Bobby Scott informed the Times-Gazette in an e-mail Sunday that he intends to seek the seat as well. Scott, pastor of Gateway Church in Shelbyville, said he had committed to work at a youth camp this week but would pick up his qualifying paperwork on Thursday. He said he has been in contact with the Republican caucus chair in the House and is putting together a campaign team.
"We're starting the process now. I'm talking to a few people," Scott said Monday.
Big G Express chairman Pat Marsh has announced his candidacy, and former Mississippi state senator Barbara Blanton, who unsuccessfully challenged Curt Cobb in 2008, confirmed Monday that she intends to run as well.
In the Democratic primary, Curt Cobb's brother Ty, an employee of United Parcel Service, plans to run and said Monday he would be turning in his qualifying papers either Monday or today.
Chris Brown, who ran unsuccessfully against Blanton in the Republican primary for the House seat in 2008 and who was the Republican nominee for Bedford County sheriff in 2006, has picked up qualifying papers for both party primaries and for running as an independent, according to Bedford County Administrator of Elections Summer Leverette. There's no rule prohibiting a candidate from picking up all three sets of paperwork, but Brown, if he files, would only be able to file one of them.
Leverette said Cobb, Marsh and Blanton had also picked up petitions in Bedford County.
Lincoln County Adminstrator of Elections Sheila Allen said about 2 p.m. Monday that only Cobb had picked up paperwork in Lincoln County. No one had picked up any papers in Rutherford County at 2 p.m. Monday. The 62nd District includes all of Bedford, part of Lincoln and Rutherford counties.
Party primaries for the seat will be held on Aug. 27, with the general election to be Oct. 13. Qualifying petitions must be turned in by noon July 16.
Curt Cobb shocked political observers statewide by resigning his State House seat to become Bedford County Clerk and Master, the court clerk serving Chancery Court. Chancellor J.B. Cox appointed Cobb to the seat.

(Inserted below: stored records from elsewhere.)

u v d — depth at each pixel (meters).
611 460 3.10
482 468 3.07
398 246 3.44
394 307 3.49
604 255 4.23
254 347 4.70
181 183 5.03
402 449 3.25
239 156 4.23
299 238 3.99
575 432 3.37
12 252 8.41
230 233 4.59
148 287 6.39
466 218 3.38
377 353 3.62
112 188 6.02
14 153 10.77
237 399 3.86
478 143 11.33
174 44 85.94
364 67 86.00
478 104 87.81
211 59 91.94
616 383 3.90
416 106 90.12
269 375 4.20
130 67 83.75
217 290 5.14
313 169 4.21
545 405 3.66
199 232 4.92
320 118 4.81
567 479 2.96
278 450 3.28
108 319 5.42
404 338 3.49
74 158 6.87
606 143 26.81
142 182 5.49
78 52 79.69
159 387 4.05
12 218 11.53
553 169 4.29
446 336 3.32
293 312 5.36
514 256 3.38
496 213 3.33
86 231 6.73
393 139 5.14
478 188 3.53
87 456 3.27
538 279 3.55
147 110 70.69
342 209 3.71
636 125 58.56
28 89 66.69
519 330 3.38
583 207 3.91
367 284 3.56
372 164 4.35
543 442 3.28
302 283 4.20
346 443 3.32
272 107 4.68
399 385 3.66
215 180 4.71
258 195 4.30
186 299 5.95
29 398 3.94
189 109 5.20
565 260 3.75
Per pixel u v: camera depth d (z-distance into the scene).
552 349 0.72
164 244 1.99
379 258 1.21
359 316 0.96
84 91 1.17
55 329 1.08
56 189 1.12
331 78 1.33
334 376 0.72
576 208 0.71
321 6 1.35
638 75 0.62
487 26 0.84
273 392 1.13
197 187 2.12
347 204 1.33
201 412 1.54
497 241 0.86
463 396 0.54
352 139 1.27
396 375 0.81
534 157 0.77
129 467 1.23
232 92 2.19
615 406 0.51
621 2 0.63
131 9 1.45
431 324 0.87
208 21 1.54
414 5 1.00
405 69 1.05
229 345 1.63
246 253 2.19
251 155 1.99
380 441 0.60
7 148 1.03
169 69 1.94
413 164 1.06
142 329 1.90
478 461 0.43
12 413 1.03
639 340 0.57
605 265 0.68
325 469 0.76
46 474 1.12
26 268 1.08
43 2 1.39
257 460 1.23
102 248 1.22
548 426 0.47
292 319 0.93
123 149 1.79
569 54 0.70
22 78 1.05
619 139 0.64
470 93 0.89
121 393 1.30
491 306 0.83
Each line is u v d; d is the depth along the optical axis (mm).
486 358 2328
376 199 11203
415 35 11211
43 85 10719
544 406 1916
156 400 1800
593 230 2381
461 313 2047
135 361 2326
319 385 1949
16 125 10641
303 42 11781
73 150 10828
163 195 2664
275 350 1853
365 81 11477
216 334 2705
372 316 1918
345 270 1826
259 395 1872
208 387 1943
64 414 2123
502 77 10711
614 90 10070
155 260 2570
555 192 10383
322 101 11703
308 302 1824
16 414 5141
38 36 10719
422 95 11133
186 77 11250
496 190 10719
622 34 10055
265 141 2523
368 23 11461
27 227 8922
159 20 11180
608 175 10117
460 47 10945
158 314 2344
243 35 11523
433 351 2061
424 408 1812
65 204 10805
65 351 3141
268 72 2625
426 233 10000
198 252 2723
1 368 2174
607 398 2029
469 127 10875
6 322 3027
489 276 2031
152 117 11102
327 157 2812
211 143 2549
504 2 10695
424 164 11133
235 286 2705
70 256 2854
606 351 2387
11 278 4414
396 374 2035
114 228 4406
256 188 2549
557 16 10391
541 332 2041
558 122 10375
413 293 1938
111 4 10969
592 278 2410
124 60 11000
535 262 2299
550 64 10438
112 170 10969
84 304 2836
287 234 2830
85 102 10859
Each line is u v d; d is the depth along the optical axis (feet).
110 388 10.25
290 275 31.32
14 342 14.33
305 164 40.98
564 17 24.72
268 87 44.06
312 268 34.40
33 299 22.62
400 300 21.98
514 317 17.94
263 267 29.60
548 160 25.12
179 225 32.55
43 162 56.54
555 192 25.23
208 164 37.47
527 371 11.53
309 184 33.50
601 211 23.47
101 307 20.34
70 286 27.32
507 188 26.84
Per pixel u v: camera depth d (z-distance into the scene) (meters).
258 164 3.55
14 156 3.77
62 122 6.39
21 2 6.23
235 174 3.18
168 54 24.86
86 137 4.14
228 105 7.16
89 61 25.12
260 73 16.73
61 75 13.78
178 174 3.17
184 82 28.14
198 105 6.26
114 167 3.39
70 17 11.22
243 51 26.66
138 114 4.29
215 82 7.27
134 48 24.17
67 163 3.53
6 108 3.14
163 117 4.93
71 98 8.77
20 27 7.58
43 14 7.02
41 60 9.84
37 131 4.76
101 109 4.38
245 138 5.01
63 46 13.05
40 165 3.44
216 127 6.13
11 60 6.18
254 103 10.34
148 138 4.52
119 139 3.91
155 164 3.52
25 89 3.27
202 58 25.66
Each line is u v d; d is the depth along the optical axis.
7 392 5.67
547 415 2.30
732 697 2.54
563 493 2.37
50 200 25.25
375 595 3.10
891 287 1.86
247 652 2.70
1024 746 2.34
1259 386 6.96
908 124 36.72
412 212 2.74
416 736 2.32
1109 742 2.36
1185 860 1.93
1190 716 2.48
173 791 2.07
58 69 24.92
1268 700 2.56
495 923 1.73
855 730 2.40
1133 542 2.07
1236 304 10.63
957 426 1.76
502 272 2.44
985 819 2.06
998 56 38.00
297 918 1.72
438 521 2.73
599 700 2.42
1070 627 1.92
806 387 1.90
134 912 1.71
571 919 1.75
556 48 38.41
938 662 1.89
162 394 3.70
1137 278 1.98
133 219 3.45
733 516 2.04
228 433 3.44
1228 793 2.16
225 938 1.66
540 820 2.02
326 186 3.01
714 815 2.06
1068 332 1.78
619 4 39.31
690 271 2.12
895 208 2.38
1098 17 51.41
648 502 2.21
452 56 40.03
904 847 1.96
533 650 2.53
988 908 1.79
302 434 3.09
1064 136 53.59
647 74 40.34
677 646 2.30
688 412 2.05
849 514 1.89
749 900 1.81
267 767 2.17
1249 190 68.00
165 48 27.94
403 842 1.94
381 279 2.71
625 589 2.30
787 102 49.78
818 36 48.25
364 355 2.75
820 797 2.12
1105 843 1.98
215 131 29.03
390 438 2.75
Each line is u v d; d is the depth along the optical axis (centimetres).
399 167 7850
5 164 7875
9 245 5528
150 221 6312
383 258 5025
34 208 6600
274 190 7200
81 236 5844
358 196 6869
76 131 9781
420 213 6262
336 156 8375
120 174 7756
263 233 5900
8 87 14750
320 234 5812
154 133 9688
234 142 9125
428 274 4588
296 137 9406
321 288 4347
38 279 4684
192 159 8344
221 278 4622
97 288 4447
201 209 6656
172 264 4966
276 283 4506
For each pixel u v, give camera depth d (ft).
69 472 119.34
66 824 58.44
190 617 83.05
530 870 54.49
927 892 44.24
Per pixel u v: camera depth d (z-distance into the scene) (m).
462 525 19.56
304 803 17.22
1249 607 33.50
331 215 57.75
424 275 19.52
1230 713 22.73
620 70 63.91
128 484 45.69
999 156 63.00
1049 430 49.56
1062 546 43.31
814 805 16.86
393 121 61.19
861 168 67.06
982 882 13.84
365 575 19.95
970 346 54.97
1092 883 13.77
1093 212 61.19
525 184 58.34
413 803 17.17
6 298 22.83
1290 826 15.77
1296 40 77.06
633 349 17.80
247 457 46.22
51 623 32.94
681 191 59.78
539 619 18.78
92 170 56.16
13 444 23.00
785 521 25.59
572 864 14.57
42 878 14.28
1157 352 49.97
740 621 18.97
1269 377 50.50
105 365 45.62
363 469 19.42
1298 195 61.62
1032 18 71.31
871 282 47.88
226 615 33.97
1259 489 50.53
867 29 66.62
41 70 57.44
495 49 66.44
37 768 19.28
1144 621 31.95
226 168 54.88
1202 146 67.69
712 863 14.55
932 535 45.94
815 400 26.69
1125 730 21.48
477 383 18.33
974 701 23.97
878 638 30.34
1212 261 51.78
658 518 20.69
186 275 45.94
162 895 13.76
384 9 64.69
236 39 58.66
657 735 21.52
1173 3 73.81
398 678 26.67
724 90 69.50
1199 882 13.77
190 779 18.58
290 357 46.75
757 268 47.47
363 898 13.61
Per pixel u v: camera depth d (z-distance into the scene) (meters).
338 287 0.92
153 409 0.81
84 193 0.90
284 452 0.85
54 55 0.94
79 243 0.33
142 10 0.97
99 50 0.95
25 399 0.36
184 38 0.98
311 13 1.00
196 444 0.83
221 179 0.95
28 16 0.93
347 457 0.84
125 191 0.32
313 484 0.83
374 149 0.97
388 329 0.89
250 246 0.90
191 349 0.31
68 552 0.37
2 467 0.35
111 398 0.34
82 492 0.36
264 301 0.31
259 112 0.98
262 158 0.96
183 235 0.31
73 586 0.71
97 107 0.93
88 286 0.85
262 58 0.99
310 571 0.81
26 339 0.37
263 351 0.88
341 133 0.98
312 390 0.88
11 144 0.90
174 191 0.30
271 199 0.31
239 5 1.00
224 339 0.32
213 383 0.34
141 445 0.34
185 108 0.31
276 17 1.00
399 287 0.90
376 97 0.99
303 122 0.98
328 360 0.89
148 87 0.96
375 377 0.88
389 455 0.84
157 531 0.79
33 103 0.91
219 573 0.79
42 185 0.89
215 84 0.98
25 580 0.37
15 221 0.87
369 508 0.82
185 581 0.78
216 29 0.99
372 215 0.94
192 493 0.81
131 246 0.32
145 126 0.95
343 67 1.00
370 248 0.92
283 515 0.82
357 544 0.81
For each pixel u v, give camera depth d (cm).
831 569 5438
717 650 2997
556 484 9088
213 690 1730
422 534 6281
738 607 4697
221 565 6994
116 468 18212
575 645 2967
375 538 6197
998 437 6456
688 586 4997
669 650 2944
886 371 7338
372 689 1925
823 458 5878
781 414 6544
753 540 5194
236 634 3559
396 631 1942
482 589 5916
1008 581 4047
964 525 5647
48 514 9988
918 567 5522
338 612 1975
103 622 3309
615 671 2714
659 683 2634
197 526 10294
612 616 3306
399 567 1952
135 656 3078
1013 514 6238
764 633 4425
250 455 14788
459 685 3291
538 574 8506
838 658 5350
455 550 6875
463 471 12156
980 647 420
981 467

Republicans hold a 50-49 margin in the State House, but the speaker, Kent Williams, was elected with Democratic support over the Republican caucus' chosen candidate. Williams still identifies himself as a "Carter County Republican" but has been rejected by his party's leadership for siding with the Democrats.
The narrow margin of power in the House makes the race a significant one and the fact that it will be a special election, held on its own in an off-cycle year, indicates that many of the state's political figures will be following it closely.
Chris Brown has picked up qualifying petitions for both party primaries and for running as an independent. If he decides to seek the seat, he can only file one set of paperwork.